修正テープは、修正液の乾燥時間を省略できたし、塗りむらが出来てしまうことも解決した。
ゲルインクボールペンは、粘度が高くてにじみが少ないがインクの乾燥して固まりやすい油性インクボールペンと、粘度が低くて書き味が柔らかく発色も良いが、キャップが必須で水濡れに弱い水性インクボールペンの良いとこ取りをしたボールペンである。
そんな風に、意外に発展著しい文房具の世界はなかなか楽しい。
そんな中、僕が最近買ったのがMAXのVaimo11というホッチキス。
これまで使っていたのはMAXのフラントクリンチタイプのHD-10DFLというホッチキス。
これの特徴は、従来20枚しか綴じられなかったものを、26枚にアップしていること。
さらに、綴じる力を3割減としたこと。
そして、綴じた針が平らになるフラットクリンチであること。
本体が少しだけ重たいのだが、綴じる力がものすごく軽く、しかもフラットクリンチだから重ねてもかさばらない。
このあと、後継で「サクリフラット」という、綴じる力を半分にしたものまで出た。
この辺が、10号針を使ったホッチキスの完成型と言えるだろう。
その10号針から一歩踏み出したのが、新規格の11号針を使ったVaimo11だ。
HD-10シリーズよりもやや大きめ。
11号針とは、10号針より2ミリ幅広で、1ミリ長い針。
そしてこのホッチキスの最大の特徴は、なんと40枚綴じられる!
それが具体的にどのくらい凄いかというと、その枚数は3号U針の10ミリ足の針を使う、中型ホッチキスの領域なのである。
写真下はなぜかうちにある130枚綴じ対応の大型ホッチキスだが、中型はこれよりも一回り小さい程度。
(なぜ大型のホッチキスが家にあるかは秘密。
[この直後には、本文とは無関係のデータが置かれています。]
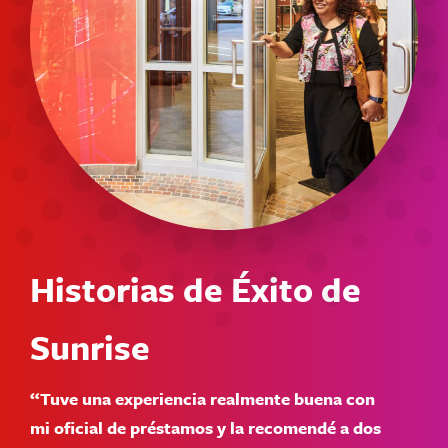
Historias de Éxito de
Sunrise
“Tuve una experiencia realmente buena con
mi oficial de préstamos y la recomendé a dos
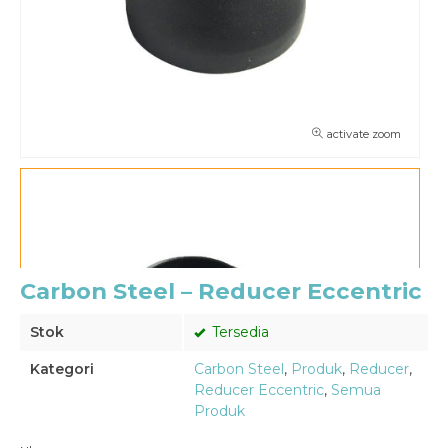
activate zoom
Carbon Steel – Reducer Eccentric
Stok
Tersedia
Kategori
Carbon Steel
,
Produk
,
Reducer
,
Reducer Eccentric
,
Semua
Produk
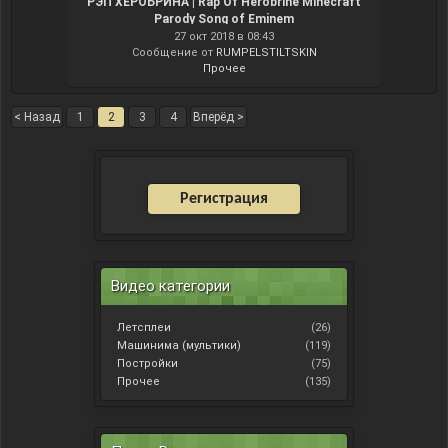
РЭП ХЕРОБРИНА | Rap Of Herobrine Minecraft
Parody Song of Eminem
27 окт 2018 в 08:43
Сообщение от
RUMPELSTILTSKIN
Прочее
< Назад
1
2
3
4
Вперёд >
Регистрация
Видео категории
Летсплеи
(26)
Машинима (мультики)
(119)
Постройки
(75)
Прочее
(135)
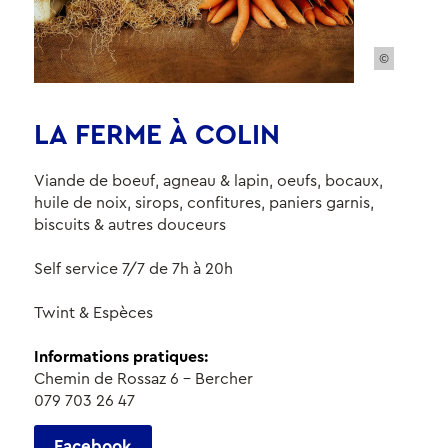
©
LA FERME À COLIN
Viande de boeuf, agneau & lapin, oeufs, bocaux,
huile de noix, sirops, confitures, paniers garnis,
biscuits & autres douceurs
Self service 7/7 de 7h à 20h
Twint & Espèces
Informations pratiques:
Chemin de Rossaz 6 - Bercher
079 703 26 47
Facebook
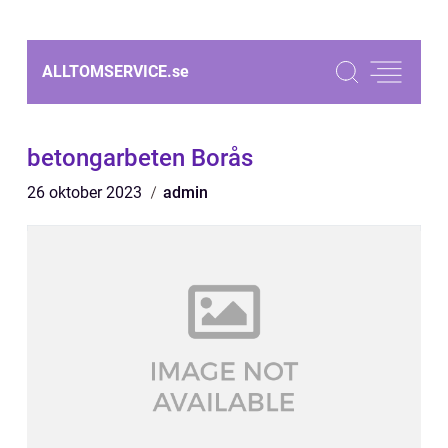
ALLTOMSERVICE.
se
betongarbeten Borås
26 oktober 2023
admin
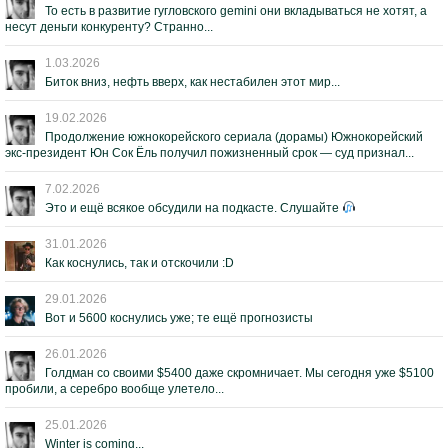
То есть в развитие гугловского gemini они вкладываться не хотят, а
несут деньги конкуренту? Странно...
1.03.2026
Биток вниз, нефть вверх, как нестабилен этот мир...
19.02.2026
Продолжение южнокорейского сериала (дорамы) Южнокорейский
экс-президент Юн Сок Ёль получил пожизненный срок — суд признал...
7.02.2026
Это и ещё всякое обсудили на подкасте. Слушайте
31.01.2026
Как коснулись, так и отскочили :D
29.01.2026
Вот и 5600 коснулись уже; те ещё прогнозисты
26.01.2026
Голдман со своими $5400 даже скромничает. Мы сегодня уже $5100
пробили, а серебро вообще улетело...
25.01.2026
Winter is coming...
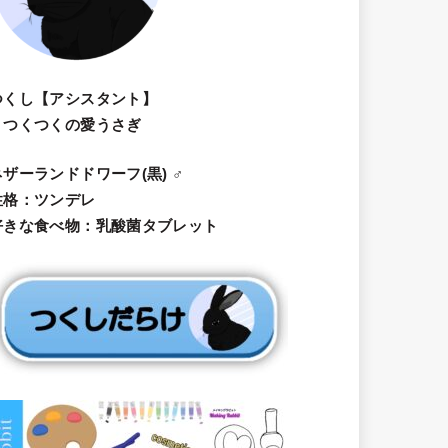
つくし【アシスタント】
・つくつくの愛うさぎ
ネザーランドドワーフ(黒) ♂
性格：ツンデレ
好きな食べ物：乳酸菌タブレット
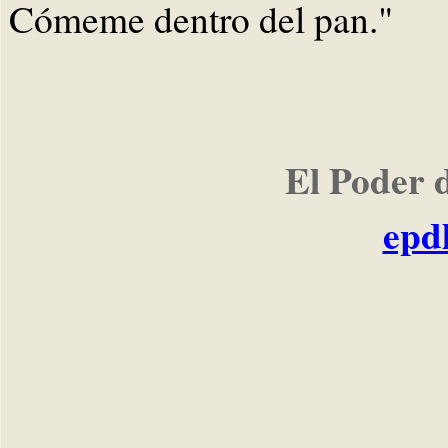
Cómeme dentro del pan."
El Poder 
epd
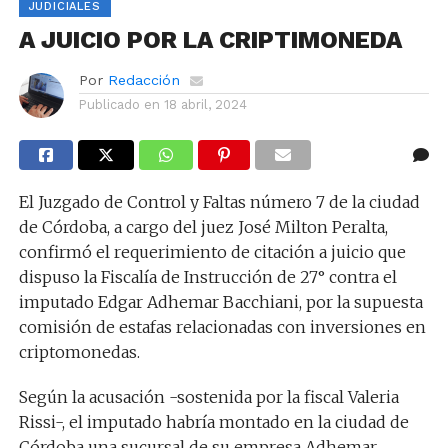
JUDICIALES
A JUICIO POR LA CRIPTIMONEDA
Por
Redacción
Publicado en
18 abril, 2024
El Juzgado de Control y Faltas número 7 de la ciudad
de Córdoba, a cargo del juez José Milton Peralta,
confirmó el requerimiento de citación a juicio que
dispuso la Fiscalía de Instrucción de 27° contra el
imputado Edgar Adhemar Bacchiani, por la supuesta
comisión de estafas relacionadas con inversiones en
criptomonedas.
Según la acusación -sostenida por la fiscal Valeria
Rissi-, el imputado habría montado en la ciudad de
Córdoba una sucursal de su empresa Adhemar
実は中型のホッチキスもあったが、大は小を兼ねることが出来たので処分した。中型・大型は冗談で買ったのではなく、昔本当に必要だった。)
とてもじゃないが、普通のホッチキスより少し大きい程度のVaimo11とは比較にならない。
驚くのはその綴じる力の軽さ。
40枚綴じても、他社製のホッチキスで数枚綴じるよりも圧倒的に軽い。
針がすっと紙に中に入っていく感じ。
驚くべき点は他にもある。
このデザイン、指が挟まるような隙間が全くない。
他社製のホッチキスで綴じるとき、指の肉を挟んでいたい思いをしたことがあるが、このホッチキスの設計ではそういったことはなさそう。
お尻についているリムーバもおまけ程度ではなく、上から針を押さえる構造になっているから、針が非常に外しやすい出来の良いものだ。
そして40枚も綴じられるパワーがあり、しかもフラットクリンチタイプなのに、非常に音と振動が静か。
さて、僕は史上最強のホッチキスだと思うのだが、ウィークポイントは消耗品の針だ。
11号は今のところこのホッチキスだけしか対応しない。
ほとんどの小型ホッチキスは10号針仕様だからだ。
今のところ11号はコンビニでは売っていない。
ものすごく良い製品なのだが、11号針の入手が難しいままだと、普及しないであろう。
Vaimo11はホッチキスとしては恐ろしいほどに精度が高く、他社は参入出来ないかもしれない。
そもそも10号針でも、HD-10シリーズのように、綴じる力が軽かったり、綴じる枚数が多かったり、フラットクリンチであったりと、工業品として高い精度を要求されるホッチキスは、他社ではあまり見ることが出来ない。
11号針を使っても、10号針とあまり変わらない程度の製品しか出せないようであれば、全く意味はないのだ。